I'd be interested in your thoughts and meanwhile I'll be adding this book to my "Look for it" list.

John Mutford said...

Barbara: Thanks!

Gypsysmom: I'm sure it's different for each writer. The Irish heritage, while no doubt true for some, can't be said for all. There's quite a large population of Newfoundlanders (self included) with all English heritage, not Irish. I'd also say folklore plays a large part. When the communities were more isolated, storytelling was a way of entertaining, of passing on old beliefs, etc and no doubt survived that way. Then, the cynical part of me also thinks publishers latched on to a "scene." Not to say the quality of writing isn't there to back it up, but I'm sure if they wanted to, New Brunswick, just as an example, could suddenly burst at the seams with great writers. I think Manitoba is the latest "it" place.

Wanda said...

As if I didn't already want this book from the moment you mentioned it earlier this month ... I loved The Wreckage and River Thieves can't wait to read this one!

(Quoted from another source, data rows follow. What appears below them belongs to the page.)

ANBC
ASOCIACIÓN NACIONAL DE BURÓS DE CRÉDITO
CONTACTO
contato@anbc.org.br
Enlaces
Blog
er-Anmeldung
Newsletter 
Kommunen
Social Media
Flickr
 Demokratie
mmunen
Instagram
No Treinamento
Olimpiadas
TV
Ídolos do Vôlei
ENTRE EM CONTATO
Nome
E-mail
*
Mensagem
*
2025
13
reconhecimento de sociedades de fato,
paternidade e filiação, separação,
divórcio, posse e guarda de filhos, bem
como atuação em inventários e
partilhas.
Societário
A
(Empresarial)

Excellent interview, a real treat to read.

Teddy Rose said...

I am so jealous that you got an advance copy and an interview to boot. I LOVE Michael Crummy!

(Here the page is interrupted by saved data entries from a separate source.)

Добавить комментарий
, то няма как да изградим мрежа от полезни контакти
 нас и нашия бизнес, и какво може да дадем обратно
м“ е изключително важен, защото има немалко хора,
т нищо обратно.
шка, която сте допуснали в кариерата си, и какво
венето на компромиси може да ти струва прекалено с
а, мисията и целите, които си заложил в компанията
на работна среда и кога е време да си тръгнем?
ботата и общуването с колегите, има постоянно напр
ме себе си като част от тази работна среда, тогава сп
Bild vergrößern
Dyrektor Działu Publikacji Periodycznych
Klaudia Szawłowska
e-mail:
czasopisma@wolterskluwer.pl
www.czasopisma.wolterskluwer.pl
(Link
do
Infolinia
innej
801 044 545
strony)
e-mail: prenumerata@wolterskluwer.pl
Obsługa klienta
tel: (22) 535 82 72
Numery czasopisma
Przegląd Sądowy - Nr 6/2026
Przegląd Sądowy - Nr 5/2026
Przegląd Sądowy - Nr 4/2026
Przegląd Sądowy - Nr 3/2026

Every year at the Vancouver International Writers and Readers Festival, my friend have been putting his name down on a questionarie that asks what author we would most like to see. He is finally coming this year and I can't wait!!

Awesome interview! I had no idea that Galore was a Gaelic word.

John Mutford said...

Teddy: When he came to Yellowknife a little more than a year ago, I moved here a few short weeks later just missing him. Drat!

John Mutford said...

Wanda: I'll definitely be going back to read those now as well.

John Mutford said...

Also reviewed by Luanne here.

Luanne said...

What a fantastic interview John! On both sides. I was fascinated to hear the reasoning behind the title and well, pretty much everything. It's so interesting to hear an author explain his work. Galore is one of my favourites this year as well.

Lisa said...

Our shore book club just finished this book and were disappointed there were no discussion questions available. Your interview was very interesting and helpful. So much to discuss now!

John Mutford said...

Luanne: Thanks!

Lisa: I hope it helps. Feel free to touch base again and let me know how it goes!